STORED DATA
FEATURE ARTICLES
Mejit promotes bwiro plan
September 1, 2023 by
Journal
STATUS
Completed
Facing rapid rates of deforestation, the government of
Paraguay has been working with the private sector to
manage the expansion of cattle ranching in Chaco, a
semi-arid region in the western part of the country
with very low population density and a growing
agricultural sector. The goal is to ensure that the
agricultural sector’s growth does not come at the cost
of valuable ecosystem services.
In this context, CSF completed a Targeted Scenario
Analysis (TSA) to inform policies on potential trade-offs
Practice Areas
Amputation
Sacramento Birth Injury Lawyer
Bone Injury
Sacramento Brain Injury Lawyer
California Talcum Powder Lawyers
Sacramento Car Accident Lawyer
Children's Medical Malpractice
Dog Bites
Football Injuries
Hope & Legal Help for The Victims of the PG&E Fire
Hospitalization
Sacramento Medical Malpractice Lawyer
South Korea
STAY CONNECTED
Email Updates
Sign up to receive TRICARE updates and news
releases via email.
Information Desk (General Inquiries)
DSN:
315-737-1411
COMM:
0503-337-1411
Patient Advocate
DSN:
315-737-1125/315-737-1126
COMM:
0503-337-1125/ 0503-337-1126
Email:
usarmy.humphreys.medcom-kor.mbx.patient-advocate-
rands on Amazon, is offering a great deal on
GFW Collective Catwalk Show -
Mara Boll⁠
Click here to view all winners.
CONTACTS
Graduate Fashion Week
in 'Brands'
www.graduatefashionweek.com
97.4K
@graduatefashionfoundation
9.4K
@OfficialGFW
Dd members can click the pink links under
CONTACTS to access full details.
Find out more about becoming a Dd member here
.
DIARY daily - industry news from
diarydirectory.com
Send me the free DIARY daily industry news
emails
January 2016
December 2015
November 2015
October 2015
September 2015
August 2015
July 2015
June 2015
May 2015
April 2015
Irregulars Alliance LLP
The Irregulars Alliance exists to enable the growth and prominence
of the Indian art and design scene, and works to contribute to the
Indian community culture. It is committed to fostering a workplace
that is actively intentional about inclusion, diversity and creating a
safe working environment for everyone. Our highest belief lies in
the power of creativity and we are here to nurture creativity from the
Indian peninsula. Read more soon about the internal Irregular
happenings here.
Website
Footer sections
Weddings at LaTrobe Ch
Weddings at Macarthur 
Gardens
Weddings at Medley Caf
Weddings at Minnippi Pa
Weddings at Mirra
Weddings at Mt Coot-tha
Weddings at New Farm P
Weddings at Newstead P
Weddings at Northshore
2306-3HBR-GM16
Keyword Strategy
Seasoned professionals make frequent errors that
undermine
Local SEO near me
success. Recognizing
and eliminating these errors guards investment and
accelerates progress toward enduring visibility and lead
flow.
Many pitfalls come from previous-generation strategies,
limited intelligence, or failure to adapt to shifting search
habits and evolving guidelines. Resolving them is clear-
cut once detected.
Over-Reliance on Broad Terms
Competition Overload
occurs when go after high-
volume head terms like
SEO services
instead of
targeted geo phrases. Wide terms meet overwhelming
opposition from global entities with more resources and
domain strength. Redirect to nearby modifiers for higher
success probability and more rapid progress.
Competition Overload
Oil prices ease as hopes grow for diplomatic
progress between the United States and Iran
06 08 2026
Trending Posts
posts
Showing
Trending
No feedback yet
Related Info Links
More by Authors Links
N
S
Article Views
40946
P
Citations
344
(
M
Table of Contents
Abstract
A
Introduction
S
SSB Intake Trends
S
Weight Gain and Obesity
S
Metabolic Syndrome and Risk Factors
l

REQUEST
Exact copies of all the lines above are required.

WRITTEN ANSWER
FEATURE ARTICLES
Mejit promotes bwiro plan
September 1, 2023 by
Journal
STATUS
Completed
Facing rapid rates of deforestation, the government of
Paraguay has been working with the private sector to
manage the expansion of cattle ranching in Chaco, a
semi-arid region in the western part of the country
with very low population density and a growing
agricultural sector. The goal is to ensure that the
agricultural sector’s growth does not come at the cost
of valuable ecosystem services.
In this context, CSF completed a Targeted Scenario
Analysis (TSA) to inform policies on potential trade-offs
Practice Areas
Amputation
Sacramento Birth Injury Lawyer
Bone Injury
Sacramento Brain Injury Lawyer
California Talcum Powder Lawyers
Sacramento Car Accident Lawyer
Children's Medical Malpractice
Dog Bites
Football Injuries
Hope & Legal Help for The Victims of the PG&E Fire
Hospitalization
Sacramento Medical Malpractice Lawyer
South Korea
STAY CONNECTED
Email Updates
Sign up to receive TRICARE updates and news
releases via email.
Information Desk (General Inquiries)
DSN:
315-737-1411
COMM:
0503-337-1411
Patient Advocate
DSN:
315-737-1125/315-737-1126
COMM:
0503-337-1125/ 0503-337-1126
Email:
usarmy.humphreys.medcom-kor.mbx.patient-advocate-
rands on Amazon, is offering a great deal on
GFW Collective Catwalk Show -
Mara Boll⁠
Click here to view all winners.
CONTACTS
Graduate Fashion Week
in 'Brands'
www.graduatefashionweek.com
97.4K
@graduatefashionfoundation
9.4K
@OfficialGFW
Dd members can click the pink links under
CONTACTS to access full details.
Find out more about becoming a Dd member here
.
DIARY daily - industry news from
diarydirectory.com
Send me the free DIARY daily industry news
emails
January 2016
December 2015
November 2015
October 2015
September 2015
August 2015
July 2015
June 2015
May 2015
April 2015
Irregulars Alliance LLP
The Irregulars Alliance exists to enable the growth and prominence
of the Indian art and design scene, and works to contribute to the
Indian community culture. It is committed to fostering a workplace
that is actively intentional about inclusion, diversity and creating a
safe working environment for everyone. Our highest belief lies in
the power of creativity and we are here to nurture creativity from the
Indian peninsula. Read more soon about the internal Irregular
happenings here.
Website
Footer sections
Weddings at LaTrobe Ch
Weddings at Macarthur 
Gardens
Weddings at Medley Caf
Weddings at Minnippi Pa
Weddings at Mirra
Weddings at Mt Coot-tha
Weddings at New Farm P
Weddings at Newstead P
Weddings at Northshore
2306-3HBR-GM16
Keyword Strategy
Seasoned professionals make frequent errors that
undermine
Local SEO near me
success. Recognizing
and eliminating these errors guards investment and
accelerates progress toward enduring visibility and lead
flow.
Many pitfalls come from previous-generation strategies,
limited intelligence, or failure to adapt to shifting search
habits and evolving guidelines. Resolving them is clear-
cut once detected.
Over-Reliance on Broad Terms
Competition Overload
occurs when go after high-
volume head terms like
SEO services
instead of
targeted geo phrases. Wide terms meet overwhelming
opposition from global entities with more resources and
domain strength. Redirect to nearby modifiers for higher
success probability and more rapid progress.
Competition Overload
Oil prices ease as hopes grow for diplomatic
progress between the United States and Iran
06 08 2026
Trending Posts
posts
Showing
Trending
No feedback yet
Related Info Links
More by Authors Links
N
S
Article Views
40946
P
Citations
344
(
M
Table of Contents
Abstract
A
Introduction
S
SSB Intake Trends
S
Weight Gain and Obesity
S
Metabolic Syndrome and Risk Factors
l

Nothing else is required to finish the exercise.